## start TEXT EXCERPT

By Albertina Almeida

While a legislation on sexual harassment seems imminent, the Vishaka Judgment on sexual harassment at the workplace has, over the last 15 years, leapt out of the statute books and deeply influenced policy and practice in institutions and offices

Say ‘Vishaka’ and the word ‘Judgment’ will follow. Few know that Vishaka is actually the name of an organisation which, along with other organisations, rallied for special measures to deal with sexual harassment inflicted in the course of employment.

Fifteen years ago, a writ petition by Vishaka and others was filed following several cases of sexual harassment at the workplace. It was clear that the criminal law neither recognised sexual harassment in all forms as an offence, nor provided an efficacious remedy to deal with the problem.

The outcome was the landmark Vishaka Judgment which finds reference not just in  the work of women’s groups but also among various sections of society – trade unions, workers, students. The judgment has become the foundation for orientation/training programmes for government officers and staff, for judiciary, and for complaints committees constituted in accordance with the Vishaka Judgment. The judgment is the reference point in law classes and law journals across the country, not just as information, but in discussions that centre around various aspects that its pronouncement threw up.

Unlike most judgments which largely adorn law journals and are at best references for  similar cases, this judgment has leapt out of the courtroom into the public domain both because of its nature and because of the determination of women’s groups to take the case guidelines to their enactment in real life.

What new course in jurisprudence did the Supreme Court chart via this judgment? When the legislature failed to move in with a domestic law that would meet the imperatives of the Constitution of India and of India’s ratification of conventions such as the Convention for the Elimination of All Forms of Discrimination Against Women (CEDAW), the apex court pronounced guidelines that would hold till a legislation was passed. That hour of the legislation is, it seems, fast approaching. The Protection of Women from Sexual Harassment at the Workplace Bill was tabled in the Lok Sabha in December 2010 and was thereafter referred to the Parliamentary Committee on Human Resource Development headed by MP Oscar Fernandes for deeper examination. The committee invited suggestions from different stakeholders and the public to factor in various concerns. Several representations were made to the committee and it is expected to submit its report soon.

## end TEXT EXCERPT

CHALLENGE A
According to the text excerpt, in what month and year was the Protection of Women from Sexual Harassment at the Workplace Bill tabled in the Lok Sabha?

## start RECORDS TO USE

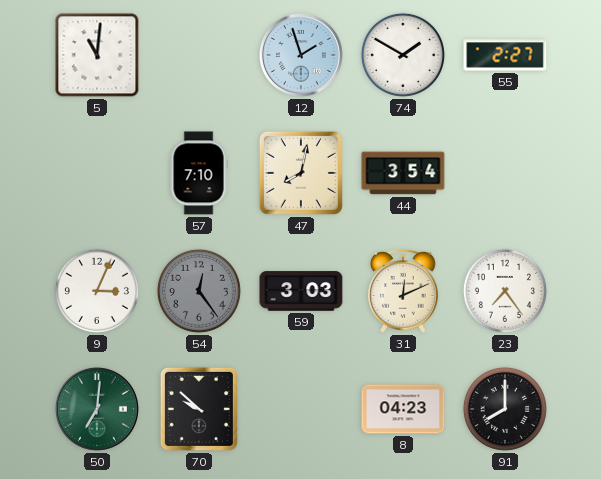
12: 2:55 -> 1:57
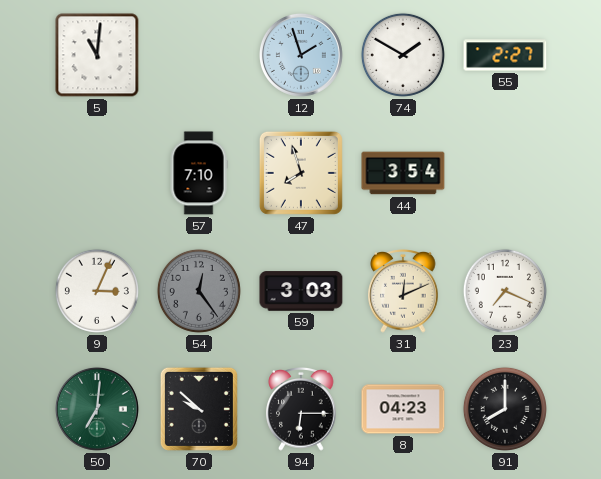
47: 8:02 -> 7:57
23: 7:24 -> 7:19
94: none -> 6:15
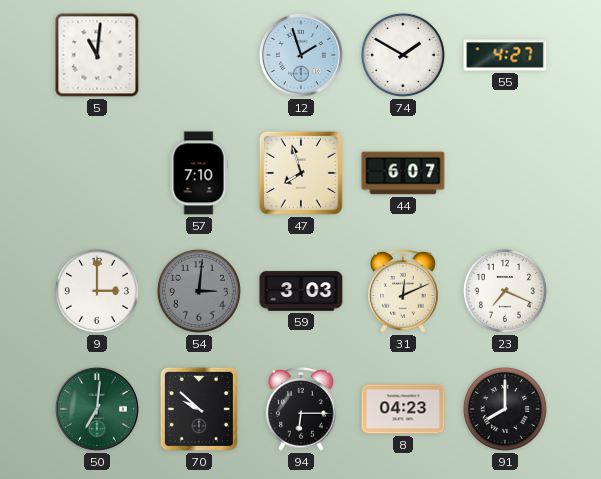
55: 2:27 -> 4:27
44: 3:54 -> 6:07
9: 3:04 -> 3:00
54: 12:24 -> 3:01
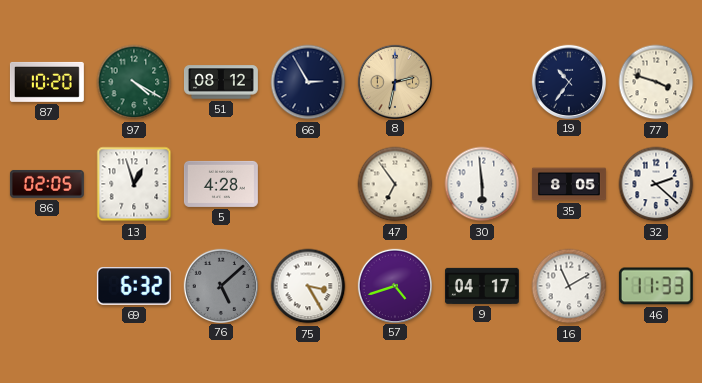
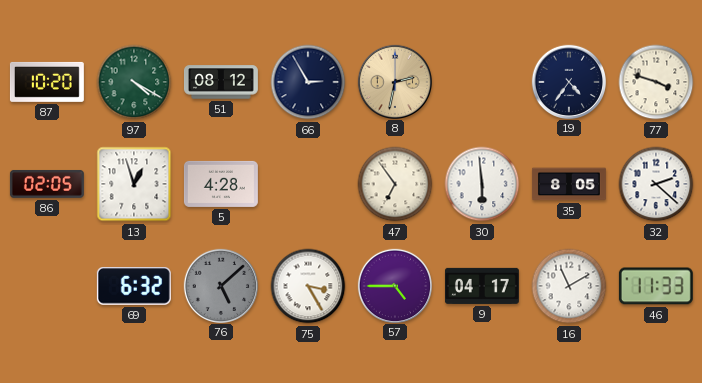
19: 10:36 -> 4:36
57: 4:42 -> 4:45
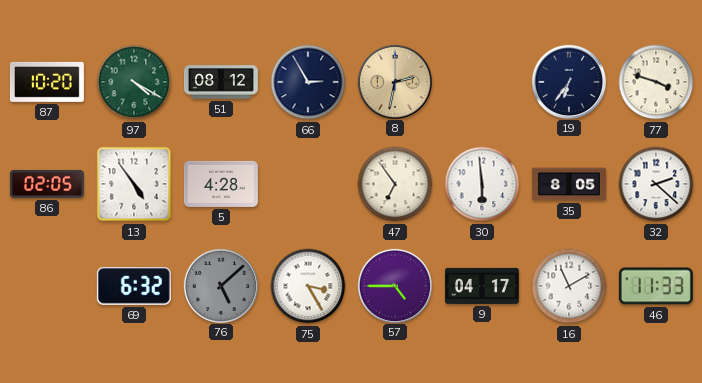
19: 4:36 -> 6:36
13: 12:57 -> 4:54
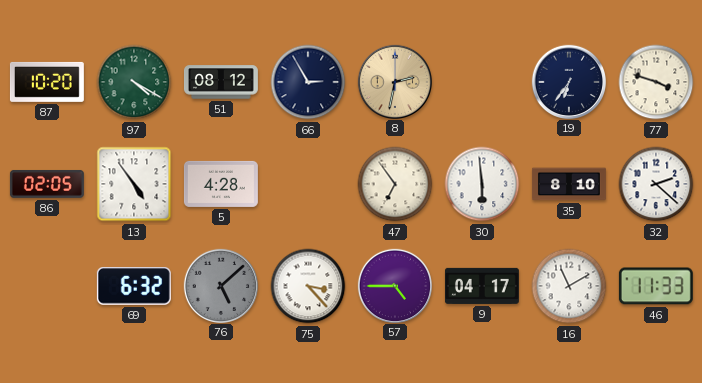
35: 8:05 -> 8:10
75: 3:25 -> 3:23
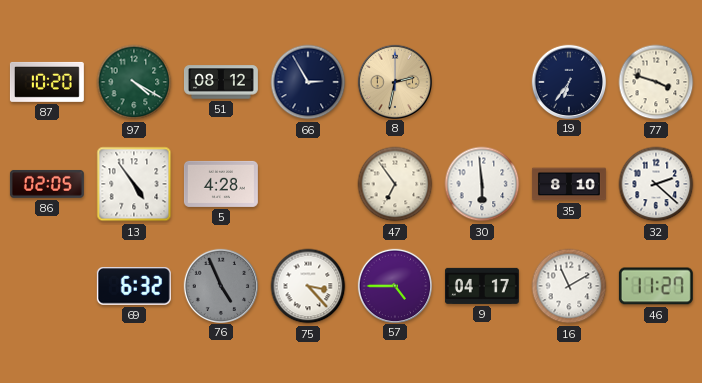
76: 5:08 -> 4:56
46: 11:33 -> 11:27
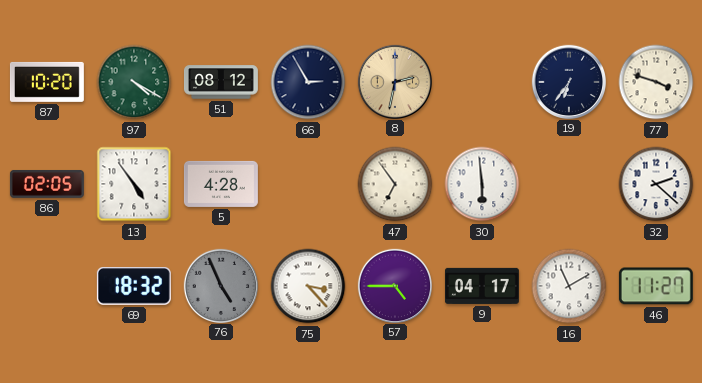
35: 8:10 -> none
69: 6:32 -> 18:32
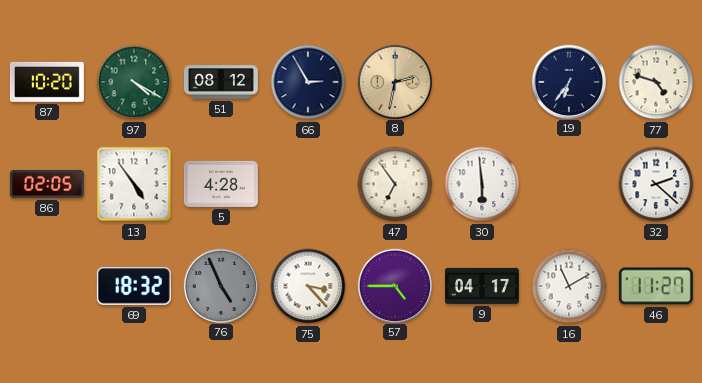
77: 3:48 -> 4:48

## end RECORDS TO USE
## start RECORDS TO USE

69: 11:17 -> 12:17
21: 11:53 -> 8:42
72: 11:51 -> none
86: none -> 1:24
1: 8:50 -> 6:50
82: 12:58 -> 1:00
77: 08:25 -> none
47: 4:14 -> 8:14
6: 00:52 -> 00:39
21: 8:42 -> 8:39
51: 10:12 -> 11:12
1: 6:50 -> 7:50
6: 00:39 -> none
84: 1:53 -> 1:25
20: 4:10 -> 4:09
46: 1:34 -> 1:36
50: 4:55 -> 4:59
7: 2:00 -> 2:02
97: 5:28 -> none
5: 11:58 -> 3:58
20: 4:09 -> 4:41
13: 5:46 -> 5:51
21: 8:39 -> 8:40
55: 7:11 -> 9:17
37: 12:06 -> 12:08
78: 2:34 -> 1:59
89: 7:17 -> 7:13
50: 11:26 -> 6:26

## end RECORDS TO USE
## start RECORDS TO USE

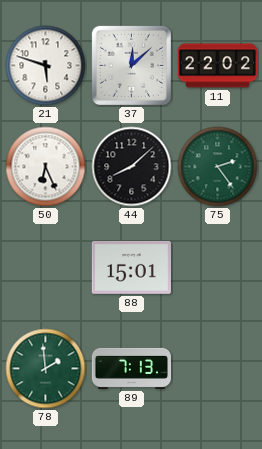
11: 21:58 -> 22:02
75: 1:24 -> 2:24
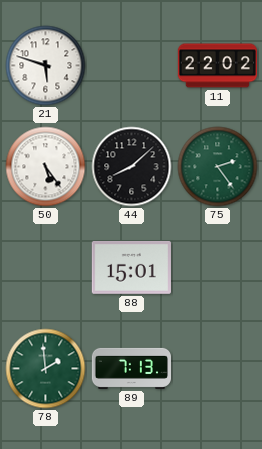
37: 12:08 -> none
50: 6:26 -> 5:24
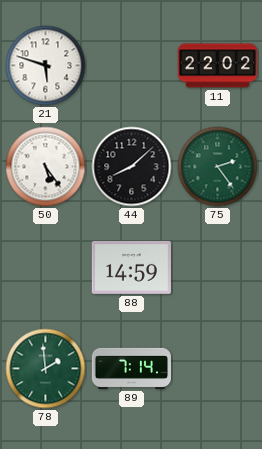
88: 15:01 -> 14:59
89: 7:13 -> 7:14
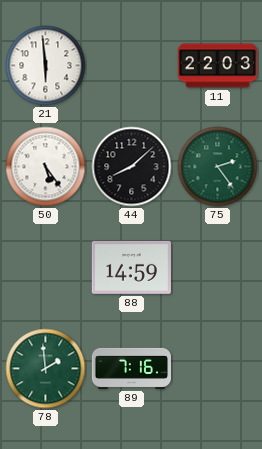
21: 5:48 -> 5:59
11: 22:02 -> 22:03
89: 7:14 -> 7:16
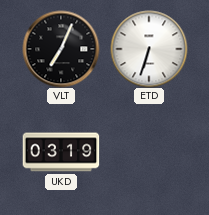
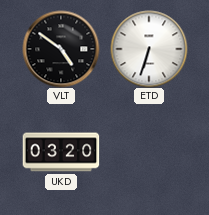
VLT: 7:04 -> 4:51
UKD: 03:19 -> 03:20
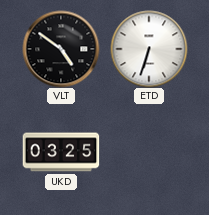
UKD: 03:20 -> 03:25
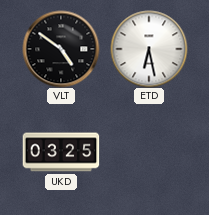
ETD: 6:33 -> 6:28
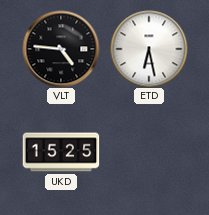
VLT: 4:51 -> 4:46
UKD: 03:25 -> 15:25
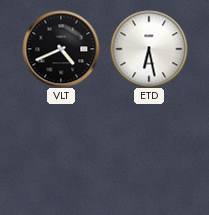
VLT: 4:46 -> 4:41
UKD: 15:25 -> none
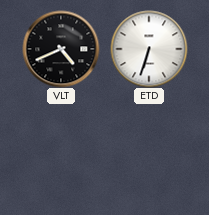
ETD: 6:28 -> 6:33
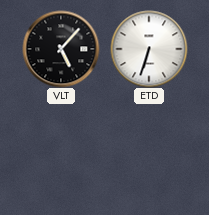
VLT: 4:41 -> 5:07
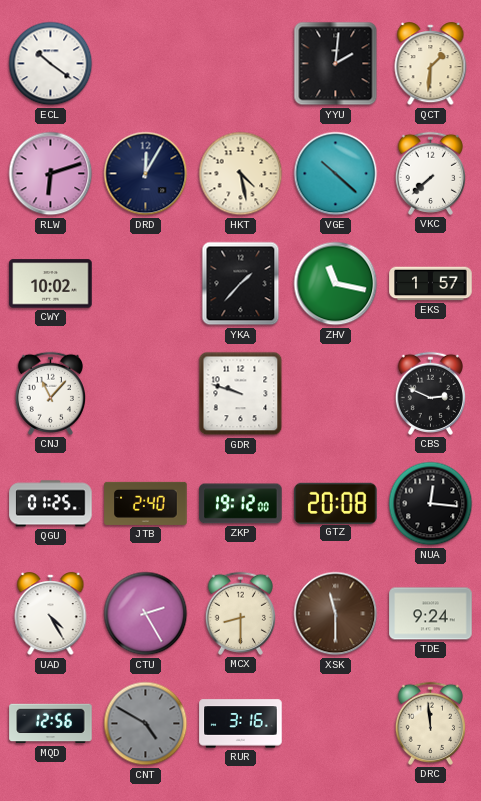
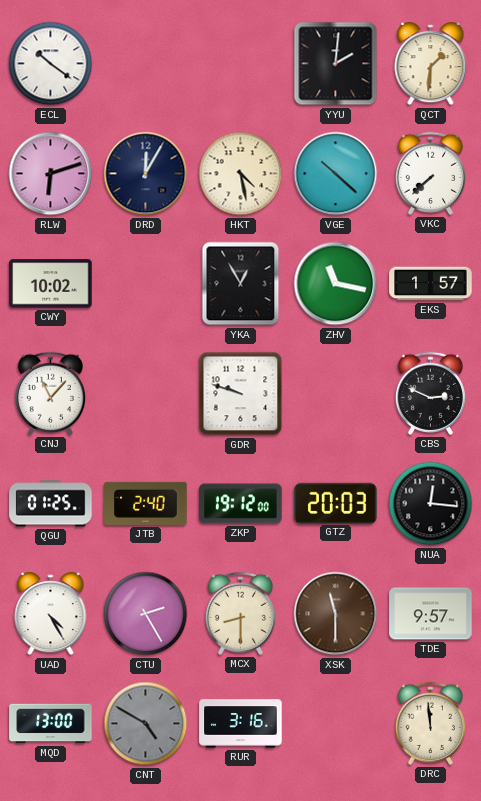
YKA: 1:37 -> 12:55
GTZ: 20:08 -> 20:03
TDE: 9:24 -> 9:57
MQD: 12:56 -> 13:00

## end RECORDS TO USE

CHALLENGE B
Update the listing from the line containing "12: 2:55 -> 1:57" through the line containing "77: 3:48 -> 4:48" by replacing "none" with "off" and changing nothing else. Leave the picture lines out of your answer.

TASK OUTPUT A
December 2010

TASK OUTPUT B
12: 2:55 -> 1:57
47: 8:02 -> 7:57
23: 7:24 -> 7:19
94: off -> 6:15
55: 2:27 -> 4:27
44: 3:54 -> 6:07
9: 3:04 -> 3:00
54: 12:24 -> 3:01
19: 10:36 -> 4:36
57: 4:42 -> 4:45
19: 4:36 -> 6:36
13: 12:57 -> 4:54
35: 8:05 -> 8:10
75: 3:25 -> 3:23
76: 5:08 -> 4:56
46: 11:33 -> 11:27
35: 8:10 -> off
69: 6:32 -> 18:32
77: 3:48 -> 4:48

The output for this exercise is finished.